THE FREEDOM OF A CHRISTIAN
1520
Luther: “To make the way smoother for the unlearned — for only them do I serve — I shall set down
the following two propositions concerning the freedom and bondage of the spirit:
A Christian is a perfectly free lord of all, subject to none.
A Christian is a perfectly dutiful servant of all, subject to all.”
The first power of faith:
The Word (=Jesus Christ in the power of the Spirit) confers righteousness upon believers
as the “happy exchange” (2 Cor. 5) occurs:
my shame for his glory,
my condemnation for his acceptance with the Father,
my sin for his righteousness.
The second power of faith:
Believers honour God by vesting all their trust in God. To honour God and trust him in this
way is to obey him. God can be obeyed only in faith.
Note Luther’s understanding here of the kind of obedience the Decalogue enjoins: not conformity to a moral code but rather eager, glad, grateful self-abandonment to the “character” God wills for me. My gratitude is born of the fact that God has redeemed me at measureless cost to himself.
E.g., the commandment, “Thou shalt not steal” is violated if I merely refrain from stealing.
God wants not external conformity from me but rather a living relationship (faith) with him wherein I cheerfully embrace the shape he ordains for my life. He ordains this shape for my good
(i.e., as blessing.) I gladly endorse it out of gratitude for what he has already done for me and
promises yet to do for me. My not-stealing is my faith-quickened abandonment of my selfist self
as I “put on” the “new man (woman)” he wills for my good.

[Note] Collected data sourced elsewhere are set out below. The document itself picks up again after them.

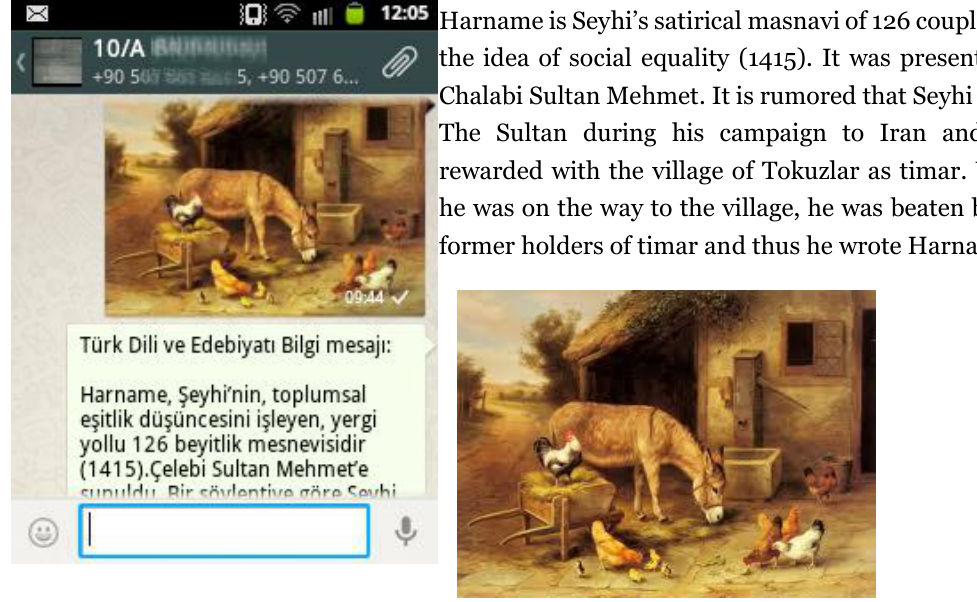
Figure 1. Information message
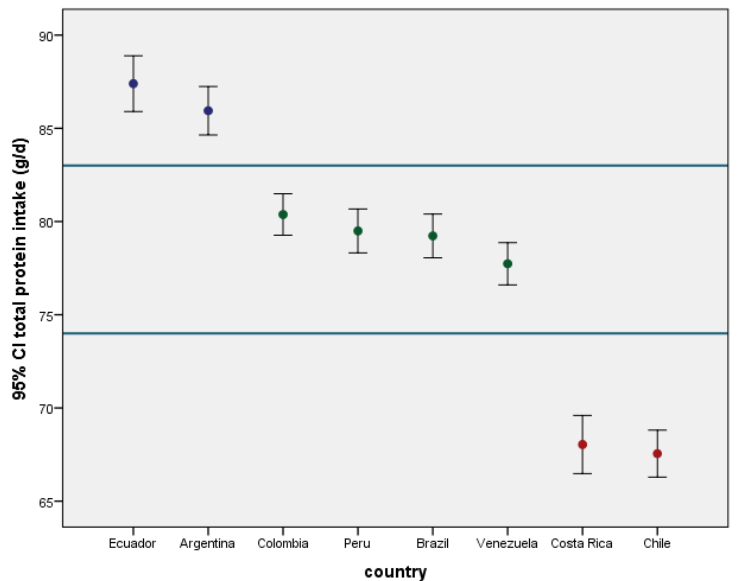
Figure 1. Mean protein intake (g/day) by ELANS countries with standard error bar.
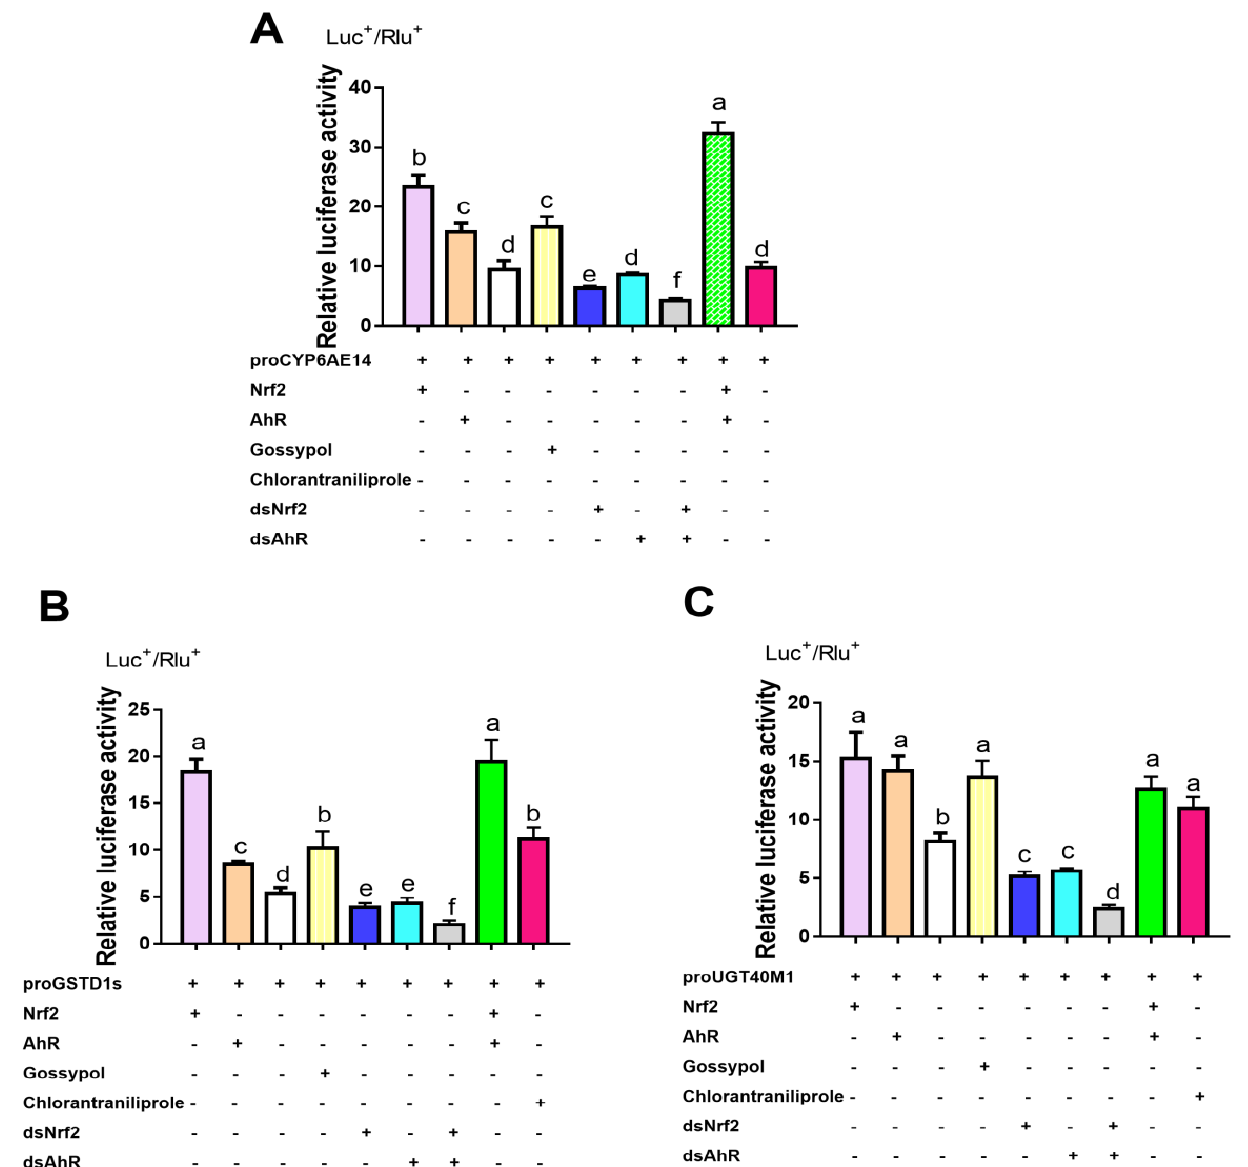
Figure 6. Different xenobiotics (gossypol and chlorantraniliprole) induced the promoter activity of CYP6AE14 ( A ), GSTD1s ( B ) and UGT40M1 ( C ) genes, which also transiently transfected with dsNrf2, dsAhR, HaAhR or HaNrf2. Different letters on error bars show significant differences ( p < 0.05). After H. armigera fat body cells were transfected with the pAcV5His-Red-HaNrf2 construct for 24 h, the subcellular localization of HaNrf2 was observed. We found that HaNrf2 was mainly located in the cytoplasm with the red florescence (Figure 7B). These fat body cells were then treated with 2-tridecanone in a final concentration of 125 µ M for 4 h. We observed that the subcellular localization of Nrf2 was mainly in the nucleus following 2-tridecanone treatment (Figure 7B), while the control cells treated with ethanol still had signals indicating that Nrf2 was localized to the cytoplasm (Figure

In other words, the Decalogue never encourages moralism but always faith and the Christ-shaped
“new creature” that faith glories in.
The third power of faith:
We are united with Christ. (Actually the third is logically prior to and the ground of the first
two.)
Since faith “puts on” Christ, believers are free from sin, death, the world and the devil as Christ was free from the domination of sin, death, world and devil.
Since faith “puts on” Christ, believers are bound to the needy as Christ bound himself to them.
When Luther’s opponents told him that his elevation of faith underserved the neighbour, Luther replied that faith always serves the neighbour in love. Such love is love only if it disregards the neighbour’s ingratitude and one’s own loss.
Finally Luther insists that faith is the (only) cure for anxiety. Anxiety is a form of self-preoccupation. The Christian doesn’t live in herself but in another: in Christ through faith, in the neighbour through love.
Paradoxically, she finds herself, discovers her identity, to the extent that she doesn’t seek it but rather forgets herself through her immersion in Christ (faith) and neighbour (love.)
[Loving the neighbour entails sharing the neighbour’s material scarcity, suffering and disgrace.]